# ИСХОДНЫЙ ОТРЫВОК:
————————
Мне не удавался образ одного из глав­ных героев романа — старшего из брать­ев — Джанни  Земгано.

Я долго и безуспешно искал натуру, по­ка не встретил в цирковом училище моло­дого гимнаста, выпускника училища Ми­хаила Дмитриевича Дмитриева. Он согла­сился позировать мне у себя дома.

Михаил Дмитриевич жил в тесной ком­нате с женой и ребенком. Я застал его сидящим на трапеции, подвешенной к по­толку,   и   с   малышом   на   коленях.

— Дома я тоже упражняюсь, — привет­ливо улыбаясь, сказал  молодой гимнаст.

Михаил Дмитриевич позировал охотно. И чем больше я рисовал, тем более убеж­дался, что лучшего Джанни мне не найти.

Дмитриев был хорошо сложен, муску­латура играла на его руках и спине. У не­го было очень приятное лицо, светлые во­лосы, прямой нос и добрые глаза. Как раз таким я представлял себе внешний облик старшего из братьев Земгано.

Я сделал с Михаила Дмитриевича не­сколько рисунков и акварелей. Одна из акварелей   была   помещена   в   книге.

Наездницу-американку Томпкинс я ри­совал   с  Эммы   Яковлевны  Труцци.

Фамилия Труцци хорошо известна лю­бителям цирка. С 1880  года в течение более чем полувека на аренах русских, а потом советских цирков с большим успе­хом выступало несколько поколений пред­ставителей  этой   цирковой   семьи.

 

Замечательный наездник и дрессиров­щик лошадей, талантливый режиссер цир­ковых пантомим, Вильямс Труцци родился в Полтаве в 1889 году, и вся его деятель­ность циркового артиста прошла на аре­нах России. Вильямс Труцци сделал очень много для развития конного цирка в СССР.

В конце 1920-х годов мне приходилось не раз видеть Вильямса Труцци во время репетиций, не раз приходилось рисовать его.

На репетициях Вильяме Труцци не ща­дил ни себя, ни животных. Главным ору­дием  дрессировки   у   него   был   хлыст.
————————
# ДАННЫЕ:
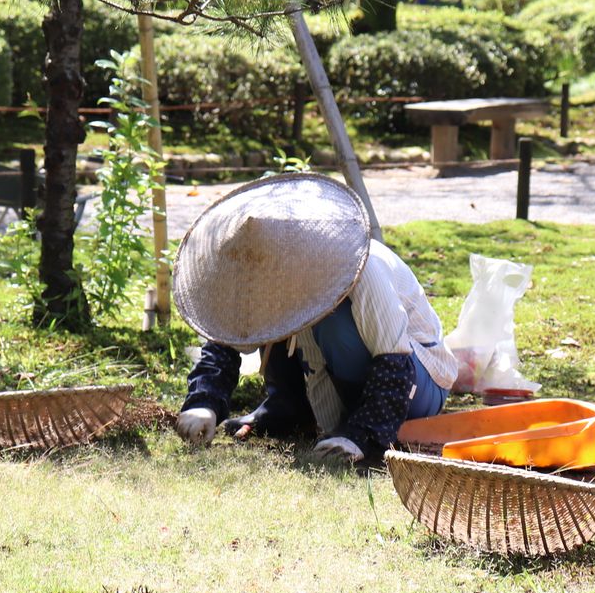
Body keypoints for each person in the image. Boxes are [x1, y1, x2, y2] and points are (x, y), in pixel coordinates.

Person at [174, 175, 456, 463]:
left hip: (418, 382)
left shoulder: (365, 268)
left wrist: (360, 436)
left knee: (334, 324)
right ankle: (289, 410)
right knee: (278, 316)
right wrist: (204, 402)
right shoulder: (274, 278)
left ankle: (360, 424)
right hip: (347, 381)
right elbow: (226, 336)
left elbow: (395, 362)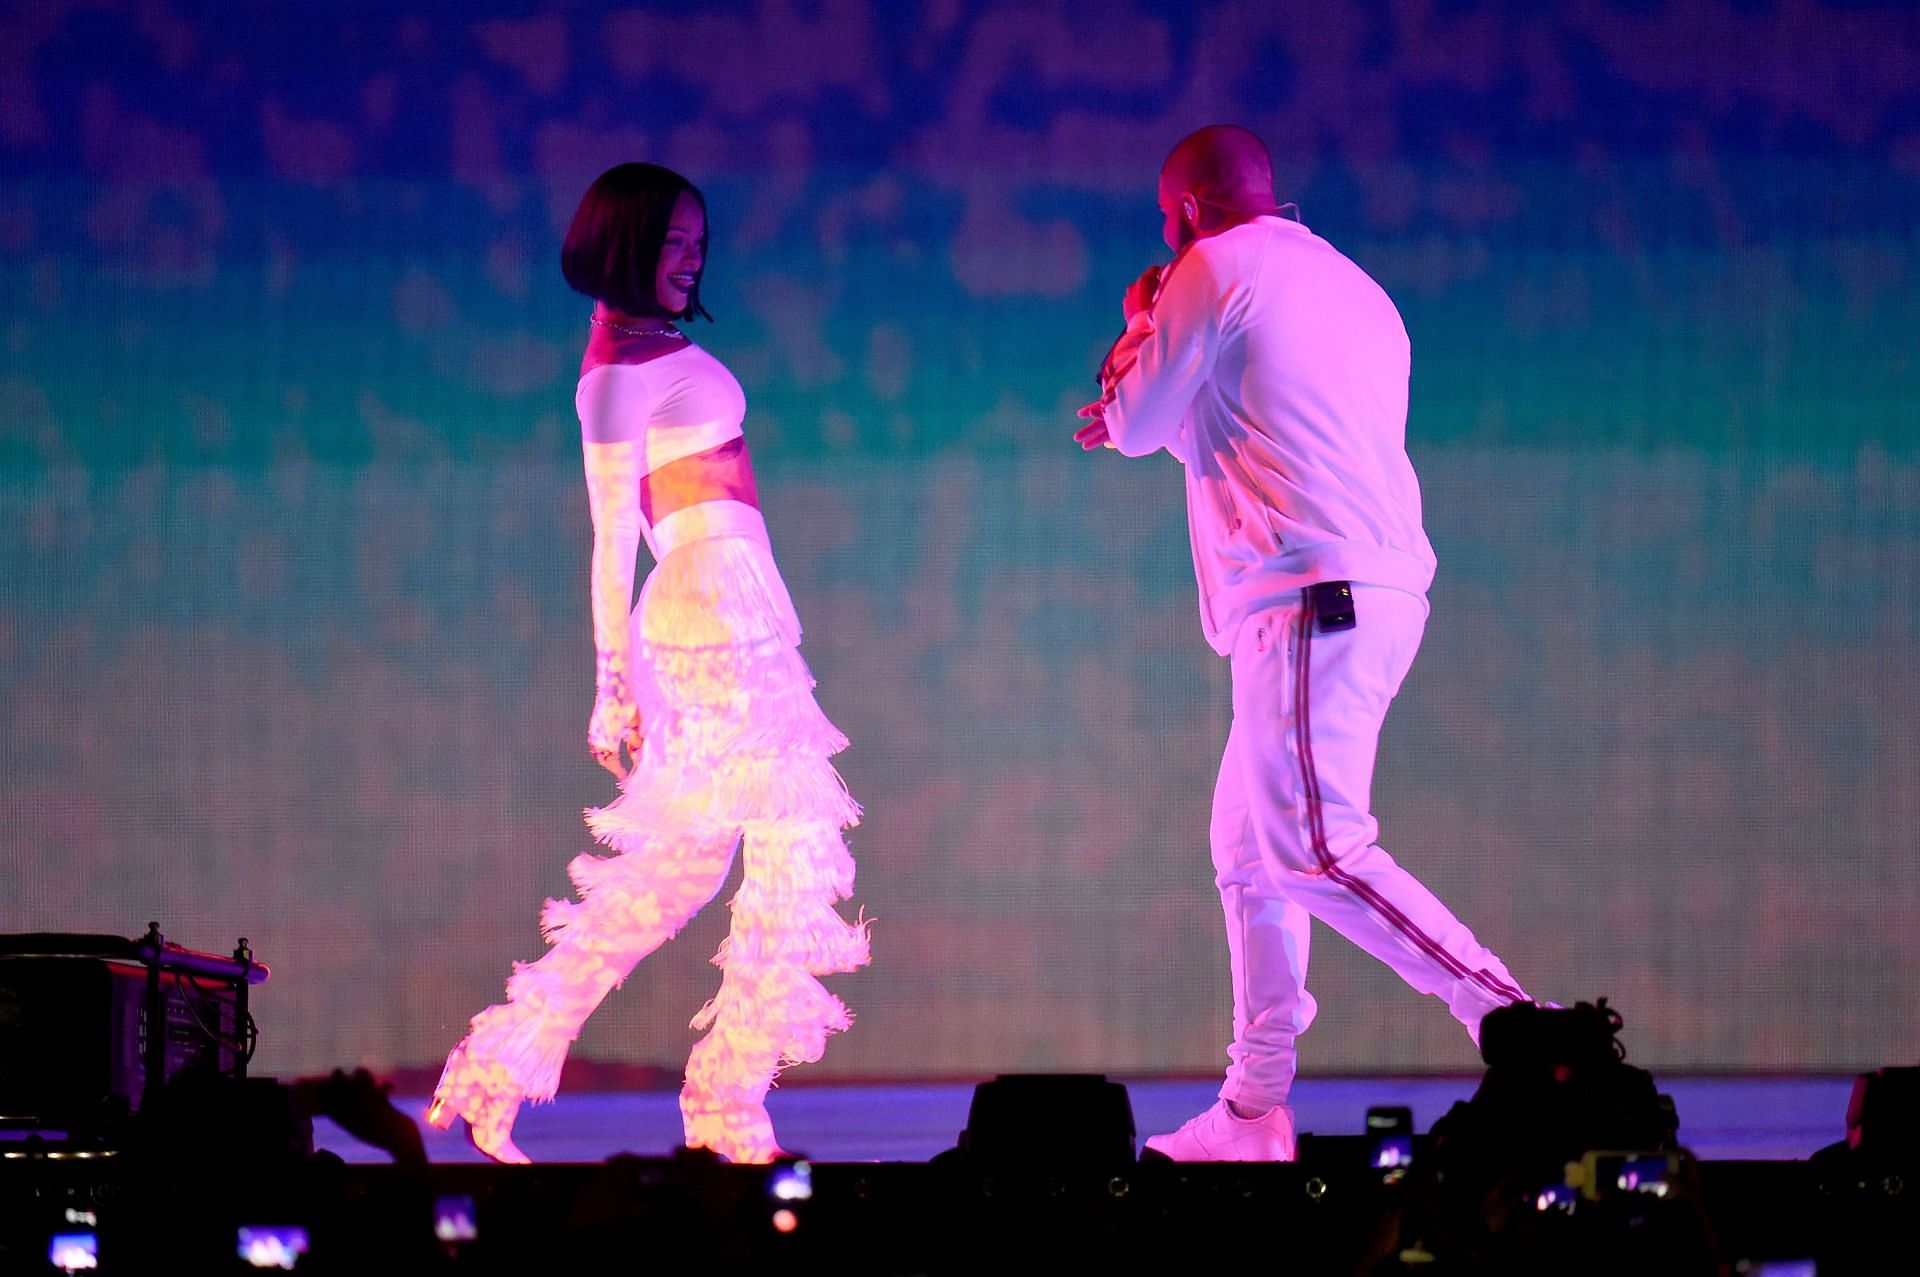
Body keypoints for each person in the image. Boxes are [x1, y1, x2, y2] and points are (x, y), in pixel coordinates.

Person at [1075, 126, 1533, 1161]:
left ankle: (1521, 1022)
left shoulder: (1212, 267)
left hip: (1308, 596)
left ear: (1187, 210)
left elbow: (1144, 421)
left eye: (1168, 221)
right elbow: (1243, 423)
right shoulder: (1355, 287)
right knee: (1249, 849)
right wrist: (1146, 381)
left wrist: (1143, 325)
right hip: (1367, 590)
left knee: (1315, 846)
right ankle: (1253, 1107)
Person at [428, 162, 870, 1165]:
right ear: (624, 242)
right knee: (792, 845)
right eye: (673, 242)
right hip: (707, 614)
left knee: (676, 872)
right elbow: (607, 537)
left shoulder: (647, 353)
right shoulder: (616, 375)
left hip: (731, 601)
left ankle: (497, 1067)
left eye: (698, 243)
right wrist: (610, 686)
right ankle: (726, 1107)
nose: (691, 259)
————————
# ЧТО НУЖНО СДЕЛАТЬ:
(A) Где и в каком году, согласно отрывку, родился Вильямс Труцци?
(B) Кратко изложите содержание отрывка в двух предложениях.
Перечень — это самостоятельный материал, с отрывком он не связан.

# ОТВЕТЫ ПО ЗАДАНИЯМ:
(A) В Полтаве в 1889 году.

(B) Рассказчик долго не мог найти натуру для образа Джанни Земгано, пока не встретил молодого гимнаста Михаила Дмитриевича Дмитриева, с которого сделал несколько рисунков и акварелей. Наездницу Томпкинс он рисовал с Эммы Яковлевны Труцци, а в конце 1920-х годов не раз видел на репетициях и рисовал Вильямса Труцци.